Plant materials and growth conditions

The Arabidopsis thaliana Columbia ecotype (Col-0) and Setaria viridis (ME034 ecotype) were used in these experiments. Arabidopsis plants were grown in a growth chamber with the following conditions: 16-/8-h light/dark cycle, 22 °C, and 55% humidity. Setaria growth conditions for protoplasting were performed as previously described19.

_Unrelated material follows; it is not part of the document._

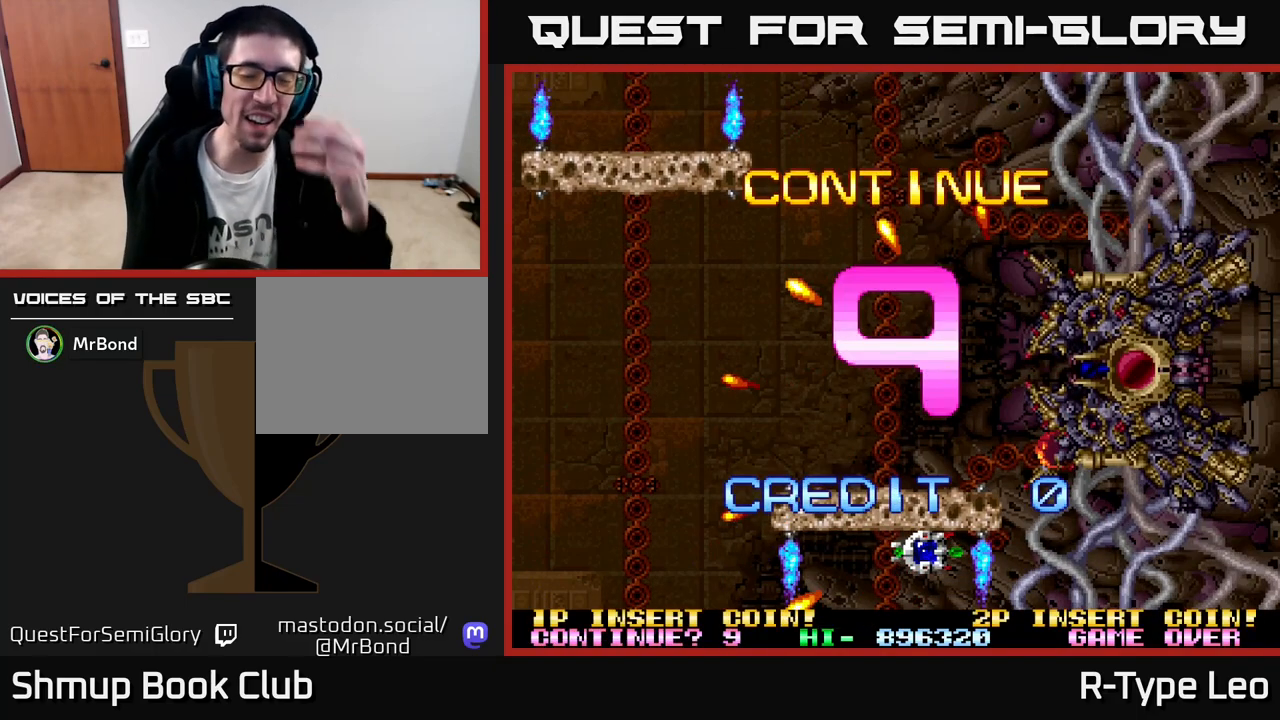
{"buttons": ["R2"], "left_stick": "center", "events": []}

Homozygous Arabidopsis Polλ (AT1G10520) knock-out line (atPolλ-1) was obtained from Arabidopsis Biological Resource Center (ABRC) with the stock number SALK_075391C22. The mutant plants were grown under the same conditions as the wild-type Col-0 plants.

Vector construction

Plasmids for Arabidopsis and Setaria transformation and CRISPR-Cas9 mutagenesis experiments were created using the method described previously41. In brief, the gRNAs, listed in Supplementary Data 1, were first cloned into pMOD_B2301 (for Arabidopsis; Addgene #91067) or pMOD_B2303 (for Setaria; Addgene #91068) to create gRNA expression plasmids. The Setaria protoplast transfection constructs were generated by using the Golden Gate assembly method with pMOD_A1110 (the Cas9 expressing plasmid, Addgene #91031), the gRNA plasmids, pMOD_C3001 (the GFP reporter plasmid; Addgene #91094), and pTRANS100 (the destination plasmid; Addgene #91198). The Arabidopsis T-DNA transformation constructs were generated using the Golden Gate assembly method with pMOD_A0101 (the Cas9 expressing plasmid, Addgene #90998), the gRNA plasmids, pMZ105 (the luciferase reporter plasmid), and pTRANS230d (the T-DNA destination plasmid with the BASTA selection gene; Addgene #91113).

The Plasmid for luciferase expression in HEK293T cells was created by inserting the firefly luciferase gene into the lentiviral cloning vector pCDH-Neo via XbaI and EcoRI sites. The CRISPR-Cas9 plasmids (pTW224 and pTW225) targeting the luciferase gene were created by inserting CRISPR gRNA into pX458-GFP (pTW184) via BbsI digestion and ligating annealed oligos containing complementary overhangs (Supplementary Data 3)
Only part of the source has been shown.